EXERCISE TASK =
Print every line of the records below word for word, with no changes.

***

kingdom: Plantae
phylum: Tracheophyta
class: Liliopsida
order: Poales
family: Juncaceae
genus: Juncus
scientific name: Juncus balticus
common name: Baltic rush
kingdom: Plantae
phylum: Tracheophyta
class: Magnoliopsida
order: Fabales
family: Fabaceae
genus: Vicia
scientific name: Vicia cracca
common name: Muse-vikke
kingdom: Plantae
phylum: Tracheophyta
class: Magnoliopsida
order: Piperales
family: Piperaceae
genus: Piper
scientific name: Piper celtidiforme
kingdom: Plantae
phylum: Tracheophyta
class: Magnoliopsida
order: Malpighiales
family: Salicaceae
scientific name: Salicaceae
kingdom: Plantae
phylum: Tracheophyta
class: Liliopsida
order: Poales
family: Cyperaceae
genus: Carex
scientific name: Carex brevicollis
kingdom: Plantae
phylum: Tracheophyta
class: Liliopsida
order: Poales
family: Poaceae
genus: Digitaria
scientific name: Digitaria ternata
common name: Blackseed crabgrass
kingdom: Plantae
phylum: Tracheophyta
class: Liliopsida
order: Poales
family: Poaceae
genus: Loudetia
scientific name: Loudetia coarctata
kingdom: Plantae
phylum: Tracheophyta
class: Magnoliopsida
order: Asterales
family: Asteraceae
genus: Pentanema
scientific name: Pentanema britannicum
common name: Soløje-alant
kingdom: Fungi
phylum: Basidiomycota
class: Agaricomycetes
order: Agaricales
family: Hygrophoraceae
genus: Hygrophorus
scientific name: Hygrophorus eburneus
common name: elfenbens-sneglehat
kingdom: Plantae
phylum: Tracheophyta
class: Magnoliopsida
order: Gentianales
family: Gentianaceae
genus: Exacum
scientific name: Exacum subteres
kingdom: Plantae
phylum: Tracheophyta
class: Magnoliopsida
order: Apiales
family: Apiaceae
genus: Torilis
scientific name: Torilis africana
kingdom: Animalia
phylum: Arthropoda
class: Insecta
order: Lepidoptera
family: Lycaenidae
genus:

***

WRITTEN SOLUTION =
kingdom: Plantae
phylum: Tracheophyta
class: Liliopsida
order: Poales
family: Juncaceae
genus: Juncus
scientific name: Juncus balticus
common name: Baltic rush
kingdom: Plantae
phylum: Tracheophyta
class: Magnoliopsida
order: Fabales
family: Fabaceae
genus: Vicia
scientific name: Vicia cracca
common name: Muse-vikke
kingdom: Plantae
phylum: Tracheophyta
class: Magnoliopsida
order: Piperales
family: Piperaceae
genus: Piper
scientific name: Piper celtidiforme
kingdom: Plantae
phylum: Tracheophyta
class: Magnoliopsida
order: Malpighiales
family: Salicaceae
scientific name: Salicaceae
kingdom: Plantae
phylum: Tracheophyta
class: Liliopsida
order: Poales
family: Cyperaceae
genus: Carex
scientific name: Carex brevicollis
kingdom: Plantae
phylum: Tracheophyta
class: Liliopsida
order: Poales
family: Poaceae
genus: Digitaria
scientific name: Digitaria ternata
common name: Blackseed crabgrass
kingdom: Plantae
phylum: Tracheophyta
class: Liliopsida
order: Poales
family: Poaceae
genus: Loudetia
scientific name: Loudetia coarctata
kingdom: Plantae
phylum: Tracheophyta
class: Magnoliopsida
order: Asterales
family: Asteraceae
genus: Pentanema
scientific name: Pentanema britannicum
common name: Soløje-alant
kingdom: Fungi
phylum: Basidiomycota
class: Agaricomycetes
order: Agaricales
family: Hygrophoraceae
genus: Hygrophorus
scientific name: Hygrophorus eburneus
common name: elfenbens-sneglehat
kingdom: Plantae
phylum: Tracheophyta
class: Magnoliopsida
order: Gentianales
family: Gentianaceae
genus: Exacum
scientific name: Exacum subteres
kingdom: Plantae
phylum: Tracheophyta
class: Magnoliopsida
order: Apiales
family: Apiaceae
genus: Torilis
scientific name: Torilis africana
kingdom: Animalia
phylum: Arthropoda
class: Insecta
order: Lepidoptera
family: Lycaenidae
genus:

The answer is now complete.